I first met Kenichi Fukui in early 1964. In the very next year our lives were inextricably bound together, when R. B. Woodward and I developed the concept of orbital symmetry control of organic reactions. Ours was a primitive frontier orbital approach, developed intuitively and graphically, and buttressed by simple molecular orbital calculations. Our idea of a controlling orbital was in the spirit of Fukui. And indeed Fukui could right away derive all of our conclusions. What happened next was interesting, in that the success of the orbital symmetry ideas very naturally heightened, retrospectively, the respect of the world community for Fukui's frontier orbitals.

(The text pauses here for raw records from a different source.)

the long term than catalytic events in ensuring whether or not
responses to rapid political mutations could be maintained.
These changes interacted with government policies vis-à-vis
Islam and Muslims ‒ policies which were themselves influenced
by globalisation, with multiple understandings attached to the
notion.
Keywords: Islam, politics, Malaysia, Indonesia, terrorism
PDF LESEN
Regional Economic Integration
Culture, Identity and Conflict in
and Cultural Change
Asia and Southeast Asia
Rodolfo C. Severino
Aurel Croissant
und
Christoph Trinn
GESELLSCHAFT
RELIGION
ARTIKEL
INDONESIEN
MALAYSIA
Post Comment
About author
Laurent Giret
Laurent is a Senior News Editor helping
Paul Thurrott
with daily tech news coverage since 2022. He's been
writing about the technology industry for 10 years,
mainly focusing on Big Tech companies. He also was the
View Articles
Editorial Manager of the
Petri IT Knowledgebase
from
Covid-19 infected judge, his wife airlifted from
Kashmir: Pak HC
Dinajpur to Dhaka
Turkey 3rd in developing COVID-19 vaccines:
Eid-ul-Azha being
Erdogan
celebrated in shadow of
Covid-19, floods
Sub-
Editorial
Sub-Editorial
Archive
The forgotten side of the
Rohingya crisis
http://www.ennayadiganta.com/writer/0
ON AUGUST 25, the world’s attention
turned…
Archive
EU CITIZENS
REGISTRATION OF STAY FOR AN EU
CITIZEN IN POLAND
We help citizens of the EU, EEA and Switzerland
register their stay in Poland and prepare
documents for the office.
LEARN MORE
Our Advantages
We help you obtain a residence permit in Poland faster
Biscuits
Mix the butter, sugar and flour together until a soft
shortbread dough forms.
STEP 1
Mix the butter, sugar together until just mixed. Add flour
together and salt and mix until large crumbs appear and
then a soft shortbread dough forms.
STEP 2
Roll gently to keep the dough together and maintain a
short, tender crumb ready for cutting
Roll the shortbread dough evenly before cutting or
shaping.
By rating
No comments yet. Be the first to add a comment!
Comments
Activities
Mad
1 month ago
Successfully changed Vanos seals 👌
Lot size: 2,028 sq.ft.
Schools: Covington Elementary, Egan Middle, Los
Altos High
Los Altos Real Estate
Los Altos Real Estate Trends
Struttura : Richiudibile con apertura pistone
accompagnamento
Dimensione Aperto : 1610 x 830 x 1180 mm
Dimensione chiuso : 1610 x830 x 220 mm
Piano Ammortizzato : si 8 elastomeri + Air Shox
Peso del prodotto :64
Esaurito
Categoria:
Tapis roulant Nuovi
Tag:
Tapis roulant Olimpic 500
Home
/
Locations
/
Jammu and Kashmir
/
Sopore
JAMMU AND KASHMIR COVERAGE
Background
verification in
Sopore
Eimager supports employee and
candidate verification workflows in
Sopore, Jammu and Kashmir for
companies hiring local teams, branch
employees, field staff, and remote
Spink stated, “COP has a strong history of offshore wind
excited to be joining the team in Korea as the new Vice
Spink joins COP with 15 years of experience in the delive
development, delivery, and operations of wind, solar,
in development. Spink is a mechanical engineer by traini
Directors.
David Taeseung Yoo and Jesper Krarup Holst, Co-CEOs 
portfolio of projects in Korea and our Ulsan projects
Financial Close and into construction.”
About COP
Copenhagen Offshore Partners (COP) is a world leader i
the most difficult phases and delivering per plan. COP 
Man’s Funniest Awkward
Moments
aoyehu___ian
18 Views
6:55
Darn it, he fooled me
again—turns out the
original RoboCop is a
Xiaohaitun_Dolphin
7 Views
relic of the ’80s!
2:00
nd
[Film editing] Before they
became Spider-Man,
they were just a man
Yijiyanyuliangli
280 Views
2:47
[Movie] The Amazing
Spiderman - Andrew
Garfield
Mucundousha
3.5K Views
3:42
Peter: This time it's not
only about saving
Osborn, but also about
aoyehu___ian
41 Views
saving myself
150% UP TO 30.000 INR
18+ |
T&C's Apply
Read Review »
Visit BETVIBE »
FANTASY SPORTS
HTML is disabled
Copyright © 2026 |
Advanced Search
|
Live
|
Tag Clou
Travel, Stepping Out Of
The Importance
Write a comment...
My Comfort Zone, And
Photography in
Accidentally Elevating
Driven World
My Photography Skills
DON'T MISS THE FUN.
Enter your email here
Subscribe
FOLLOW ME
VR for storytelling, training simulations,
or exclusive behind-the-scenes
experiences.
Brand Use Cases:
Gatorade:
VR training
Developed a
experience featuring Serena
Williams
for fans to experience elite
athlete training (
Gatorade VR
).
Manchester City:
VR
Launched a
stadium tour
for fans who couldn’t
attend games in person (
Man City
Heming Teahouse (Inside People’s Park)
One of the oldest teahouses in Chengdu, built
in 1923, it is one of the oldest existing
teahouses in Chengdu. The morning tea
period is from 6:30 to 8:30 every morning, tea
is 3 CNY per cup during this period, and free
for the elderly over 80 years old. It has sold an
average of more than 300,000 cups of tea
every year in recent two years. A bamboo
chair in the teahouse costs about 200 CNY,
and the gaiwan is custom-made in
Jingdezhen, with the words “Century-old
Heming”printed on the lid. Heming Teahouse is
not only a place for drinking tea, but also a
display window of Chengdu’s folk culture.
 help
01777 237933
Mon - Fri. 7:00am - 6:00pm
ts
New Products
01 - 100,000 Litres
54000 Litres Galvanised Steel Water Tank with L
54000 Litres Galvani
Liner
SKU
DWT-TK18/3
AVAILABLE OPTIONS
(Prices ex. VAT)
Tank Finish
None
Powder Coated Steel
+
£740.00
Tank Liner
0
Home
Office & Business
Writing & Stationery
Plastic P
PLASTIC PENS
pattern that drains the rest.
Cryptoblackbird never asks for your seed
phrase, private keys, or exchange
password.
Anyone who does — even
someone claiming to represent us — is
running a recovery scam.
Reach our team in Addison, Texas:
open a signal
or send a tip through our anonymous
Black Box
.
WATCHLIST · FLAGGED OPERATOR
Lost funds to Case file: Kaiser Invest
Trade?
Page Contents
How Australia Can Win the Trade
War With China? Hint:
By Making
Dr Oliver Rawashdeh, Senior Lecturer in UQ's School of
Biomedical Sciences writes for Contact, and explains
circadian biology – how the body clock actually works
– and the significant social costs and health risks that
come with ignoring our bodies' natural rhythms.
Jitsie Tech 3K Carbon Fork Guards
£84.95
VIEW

For Kenichi Fukui and me, science for once worked the way it should on the human level — instead of a competition there developed a friendship. Part of our bond was formed by the four talented Fukui graduate students who then were postdocs with me. Kenichi and I were brought together not by the accident of shared external recognition, but by a real kinship in spirit — yes, across cultures, and respectful of the cultural differences that enrich life — and by a shared philosophical outlook and scientific style.

In time he and I were awarded the Nobel prize in chemistry. The event had more serious consequences for Kenichi than for me. In the United States the eye of the public is on rock stars, and Nobel prize winners are relatively many. So — thank God — we are left alone. In Japan, Fukui, as the country's first chemistry laureate, had a tremendous burden of committees, official obligations and public appearances. It was not easy for this shy intellectual gentleman of the old school to face his duty. But he did so, with style.

Kenichi Fukui was impelled by the truest desire to understand this world, and especially our dear chemistry. He strove to do so in pictures of conceptual simplicity and real depth. And he understood so well that the nature we have tried to comprehend (and what our creation has added to it) is a precious gift, unique, and worth preserving.

So I miss him, as does our chemical community. I remember our first encounter on Sanibel Island, precisely 34 years ago. And, among many subsequent meetings, one shared moment rises vividly — together we watched a great Kyoto ceramic master, Miyashita Zenju, his old hands trembling, then steadying as he put them on the clay turning on his wheel.